Put every line of the entries below into a Markdown table with two columns, Row and Line. Number the rows in order and leave out the blank lines.

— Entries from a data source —
↓↓↓
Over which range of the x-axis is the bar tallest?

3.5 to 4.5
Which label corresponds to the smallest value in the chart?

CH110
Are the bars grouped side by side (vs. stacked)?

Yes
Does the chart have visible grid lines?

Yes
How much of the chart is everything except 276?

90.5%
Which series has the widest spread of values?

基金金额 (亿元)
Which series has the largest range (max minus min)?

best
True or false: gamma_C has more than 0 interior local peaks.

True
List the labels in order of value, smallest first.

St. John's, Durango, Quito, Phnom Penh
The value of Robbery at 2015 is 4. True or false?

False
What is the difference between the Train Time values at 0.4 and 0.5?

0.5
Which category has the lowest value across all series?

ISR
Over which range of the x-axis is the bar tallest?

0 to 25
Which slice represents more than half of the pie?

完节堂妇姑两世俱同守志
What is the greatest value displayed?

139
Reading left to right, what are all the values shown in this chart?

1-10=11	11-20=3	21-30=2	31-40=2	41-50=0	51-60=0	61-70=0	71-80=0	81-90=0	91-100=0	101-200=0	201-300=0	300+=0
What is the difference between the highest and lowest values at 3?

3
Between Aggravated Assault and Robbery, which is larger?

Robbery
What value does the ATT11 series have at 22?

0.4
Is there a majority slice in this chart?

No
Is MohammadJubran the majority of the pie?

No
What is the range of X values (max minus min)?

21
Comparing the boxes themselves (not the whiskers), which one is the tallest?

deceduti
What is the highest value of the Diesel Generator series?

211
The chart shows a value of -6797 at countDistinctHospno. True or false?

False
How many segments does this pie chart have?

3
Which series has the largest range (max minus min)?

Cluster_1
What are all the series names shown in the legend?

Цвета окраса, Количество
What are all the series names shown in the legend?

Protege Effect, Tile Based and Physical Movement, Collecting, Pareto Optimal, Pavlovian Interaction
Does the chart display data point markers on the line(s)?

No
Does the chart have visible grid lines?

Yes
↑↑↑
— Solution for this task —
| Row | Line |
|---|---|
| 1 | Over which range of the x-axis is the bar tallest? |
| 2 | 3.5 to 4.5 |
| 3 | Which label corresponds to the smallest value in the chart? |
| 4 | CH110 |
| 5 | Are the bars grouped side by side (vs. stacked)? |
| 6 | Yes |
| 7 | Does the chart have visible grid lines? |
| 8 | Yes |
| 9 | How much of the chart is everything except 276? |
| 10 | 90.5% |
| 11 | Which series has the widest spread of values? |
| 12 | 基金金额 (亿元) |
| 13 | Which series has the largest range (max minus min)? |
| 14 | best |
| 15 | True or false: gamma_C has more than 0 interior local peaks. |
| 16 | True |
| 17 | List the labels in order of value, smallest first. |
| 18 | St. John's, Durango, Quito, Phnom Penh |
| 19 | The value of Robbery at 2015 is 4. True or false? |
| 20 | False |
| 21 | What is the difference between the Train Time values at 0.4 and 0.5? |
| 22 | 0.5 |
| 23 | Which category has the lowest value across all series? |
| 24 | ISR |
| 25 | Over which range of the x-axis is the bar tallest? |
| 26 | 0 to 25 |
| 27 | Which slice represents more than half of the pie? |
| 28 | 完节堂妇姑两世俱同守志 |
| 29 | What is the greatest value displayed? |
| 30 | 139 |
| 31 | Reading left to right, what are all the values shown in this chart? |
| 32 | 1-10=11	11-20=3	21-30=2	31-40=2	41-50=0	51-60=0	61-70=0	71-80=0	81-90=0	91-100=0	101-200=0	201-300=0	300+=0 |
| 33 | What is the difference between the highest and lowest values at 3? |
| 34 | 3 |
| 35 | Between Aggravated Assault and Robbery, which is larger? |
| 36 | Robbery |
| 37 | What value does the ATT11 series have at 22? |
| 38 | 0.4 |
| 39 | Is there a majority slice in this chart? |
| 40 | No |
| 41 | Is MohammadJubran the majority of the pie? |
| 42 | No |
| 43 | What is the range of X values (max minus min)? |
| 44 | 21 |
| 45 | Comparing the boxes themselves (not the whiskers), which one is the tallest? |
| 46 | deceduti |
| 47 | What is the highest value of the Diesel Generator series? |
| 48 | 211 |
| 49 | The chart shows a value of -6797 at countDistinctHospno. True or false? |
| 50 | False |
| 51 | How many segments does this pie chart have? |
| 52 | 3 |
| 53 | Which series has the largest range (max minus min)? |
| 54 | Cluster_1 |
| 55 | What are all the series names shown in the legend? |
| 56 | Цвета окраса, Количество |
| 57 | What are all the series names shown in the legend? |
| 58 | Protege Effect, Tile Based and Physical Movement, Collecting, Pareto Optimal, Pavlovian Interaction |
| 59 | Does the chart display data point markers on the line(s)? |
| 60 | No |
| 61 | Does the chart have visible grid lines? |
| 62 | Yes |